- [WHAT THE TASK REQUIRES]:
Reproduce the records word for word, from their first line through the line that contains "picture [0, 0, 1500, 1125]", including that line.

- [MATERIAL TO PROCESS]:
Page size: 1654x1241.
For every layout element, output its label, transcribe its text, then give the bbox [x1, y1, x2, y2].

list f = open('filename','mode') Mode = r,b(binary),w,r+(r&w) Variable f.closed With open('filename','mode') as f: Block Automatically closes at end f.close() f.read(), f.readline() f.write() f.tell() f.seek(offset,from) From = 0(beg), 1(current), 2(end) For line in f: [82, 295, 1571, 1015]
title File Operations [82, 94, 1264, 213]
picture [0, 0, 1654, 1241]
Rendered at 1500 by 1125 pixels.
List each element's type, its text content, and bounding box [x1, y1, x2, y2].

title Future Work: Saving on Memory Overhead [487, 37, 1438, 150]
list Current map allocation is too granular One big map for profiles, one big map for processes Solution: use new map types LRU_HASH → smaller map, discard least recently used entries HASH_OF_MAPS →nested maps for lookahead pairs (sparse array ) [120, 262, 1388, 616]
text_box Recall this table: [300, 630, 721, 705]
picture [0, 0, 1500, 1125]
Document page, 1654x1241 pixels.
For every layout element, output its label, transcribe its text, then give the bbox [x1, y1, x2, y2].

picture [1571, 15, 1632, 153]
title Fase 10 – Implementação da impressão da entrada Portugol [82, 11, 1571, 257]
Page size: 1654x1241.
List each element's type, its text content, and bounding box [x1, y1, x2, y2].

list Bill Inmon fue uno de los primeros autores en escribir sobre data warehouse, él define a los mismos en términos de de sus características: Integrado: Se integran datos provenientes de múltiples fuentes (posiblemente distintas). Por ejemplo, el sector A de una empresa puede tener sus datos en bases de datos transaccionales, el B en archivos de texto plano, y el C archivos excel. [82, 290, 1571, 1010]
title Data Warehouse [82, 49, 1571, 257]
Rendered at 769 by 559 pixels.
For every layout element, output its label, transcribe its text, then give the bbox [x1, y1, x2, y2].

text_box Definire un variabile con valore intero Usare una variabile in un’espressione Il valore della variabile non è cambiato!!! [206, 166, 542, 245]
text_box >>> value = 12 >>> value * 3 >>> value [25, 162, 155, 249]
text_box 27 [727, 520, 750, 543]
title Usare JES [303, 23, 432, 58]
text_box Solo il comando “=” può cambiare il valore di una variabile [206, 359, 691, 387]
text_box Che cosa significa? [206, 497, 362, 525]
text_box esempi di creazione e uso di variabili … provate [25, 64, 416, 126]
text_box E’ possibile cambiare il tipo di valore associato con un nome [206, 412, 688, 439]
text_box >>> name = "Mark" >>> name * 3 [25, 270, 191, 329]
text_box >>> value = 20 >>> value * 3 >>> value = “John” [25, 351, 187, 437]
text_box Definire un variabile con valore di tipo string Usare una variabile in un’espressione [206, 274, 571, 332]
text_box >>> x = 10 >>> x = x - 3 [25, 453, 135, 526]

- [REPLY TO THE TASK]:
Page size: 1654x1241.
For every layout element, output its label, transcribe its text, then give the bbox [x1, y1, x2, y2].

list f = open('filename','mode') Mode = r,b(binary),w,r+(r&w) Variable f.closed With open('filename','mode') as f: Block Automatically closes at end f.close() f.read(), f.readline() f.write() f.tell() f.seek(offset,from) From = 0(beg), 1(current), 2(end) For line in f: [82, 295, 1571, 1015]
title File Operations [82, 94, 1264, 213]
picture [0, 0, 1654, 1241]
Rendered at 1500 by 1125 pixels.
List each element's type, its text content, and bounding box [x1, y1, x2, y2].

title Future Work: Saving on Memory Overhead [487, 37, 1438, 150]
list Current map allocation is too granular One big map for profiles, one big map for processes Solution: use new map types LRU_HASH → smaller map, discard least recently used entries HASH_OF_MAPS →nested maps for lookahead pairs (sparse array ) [120, 262, 1388, 616]
text_box Recall this table: [300, 630, 721, 705]
picture [0, 0, 1500, 1125]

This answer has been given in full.